Everything in the entries except the pictures should be repeated exactly.

* _Provided material_
◇ ◇ ◇

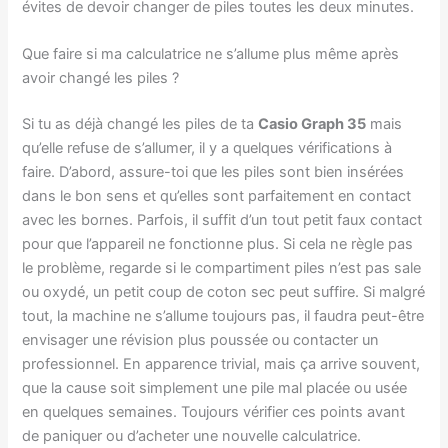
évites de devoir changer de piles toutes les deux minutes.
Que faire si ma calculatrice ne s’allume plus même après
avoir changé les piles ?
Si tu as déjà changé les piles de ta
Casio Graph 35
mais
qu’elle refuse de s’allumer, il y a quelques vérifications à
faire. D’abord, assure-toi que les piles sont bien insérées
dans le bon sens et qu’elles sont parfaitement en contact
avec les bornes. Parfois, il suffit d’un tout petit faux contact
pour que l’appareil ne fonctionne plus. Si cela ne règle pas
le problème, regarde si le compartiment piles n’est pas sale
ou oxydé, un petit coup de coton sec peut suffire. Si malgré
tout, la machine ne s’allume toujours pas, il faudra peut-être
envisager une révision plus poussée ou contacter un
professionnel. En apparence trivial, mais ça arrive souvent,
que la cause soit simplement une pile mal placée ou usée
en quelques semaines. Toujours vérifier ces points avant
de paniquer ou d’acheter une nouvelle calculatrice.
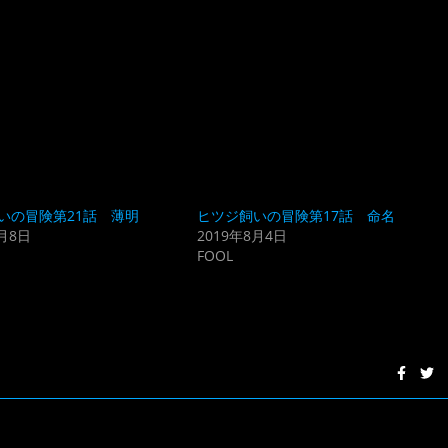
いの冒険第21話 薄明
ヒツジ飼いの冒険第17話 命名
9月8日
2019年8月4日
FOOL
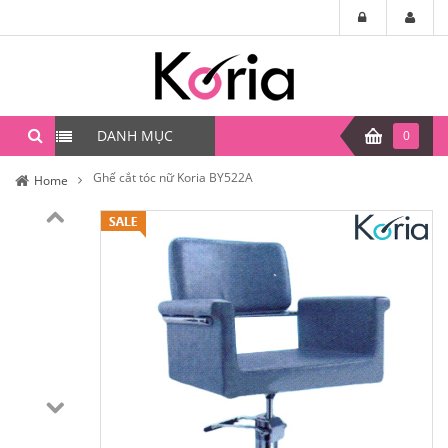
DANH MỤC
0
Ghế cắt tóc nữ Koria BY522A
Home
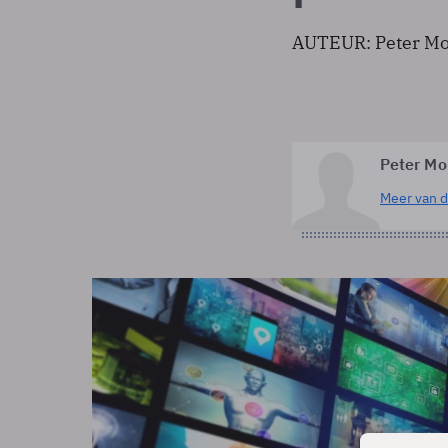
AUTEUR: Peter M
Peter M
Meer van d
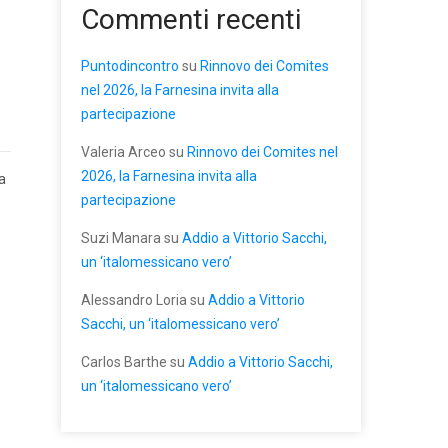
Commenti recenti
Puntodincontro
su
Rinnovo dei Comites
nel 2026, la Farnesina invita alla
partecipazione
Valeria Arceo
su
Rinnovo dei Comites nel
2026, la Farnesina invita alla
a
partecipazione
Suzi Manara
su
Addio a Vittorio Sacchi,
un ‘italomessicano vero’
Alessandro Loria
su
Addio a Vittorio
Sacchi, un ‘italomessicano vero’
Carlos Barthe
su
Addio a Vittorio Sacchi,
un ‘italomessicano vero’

◇ ◇ ◇

* _Finished task_
évites de devoir changer de piles toutes les deux minutes.
Que faire si ma calculatrice ne s’allume plus même après
avoir changé les piles ?
Si tu as déjà changé les piles de ta
Casio Graph 35
mais
qu’elle refuse de s’allumer, il y a quelques vérifications à
faire. D’abord, assure-toi que les piles sont bien insérées
dans le bon sens et qu’elles sont parfaitement en contact
avec les bornes. Parfois, il suffit d’un tout petit faux contact
pour que l’appareil ne fonctionne plus. Si cela ne règle pas
le problème, regarde si le compartiment piles n’est pas sale
ou oxydé, un petit coup de coton sec peut suffire. Si malgré
tout, la machine ne s’allume toujours pas, il faudra peut-être
envisager une révision plus poussée ou contacter un
professionnel. En apparence trivial, mais ça arrive souvent,
que la cause soit simplement une pile mal placée ou usée
en quelques semaines. Toujours vérifier ces points avant
de paniquer ou d’acheter une nouvelle calculatrice.
いの冒険第21話 薄明
ヒツジ飼いの冒険第17話 命名
9月8日
2019年8月4日
FOOL
DANH MỤC
0
Ghế cắt tóc nữ Koria BY522A
Home
AUTEUR: Peter M
Peter M
Meer van d
Commenti recenti
Puntodincontro
su
Rinnovo dei Comites
nel 2026, la Farnesina invita alla
partecipazione
Valeria Arceo
su
Rinnovo dei Comites nel
2026, la Farnesina invita alla
a
partecipazione
Suzi Manara
su
Addio a Vittorio Sacchi,
un ‘italomessicano vero’
Alessandro Loria
su
Addio a Vittorio
Sacchi, un ‘italomessicano vero’
Carlos Barthe
su
Addio a Vittorio Sacchi,
un ‘italomessicano vero’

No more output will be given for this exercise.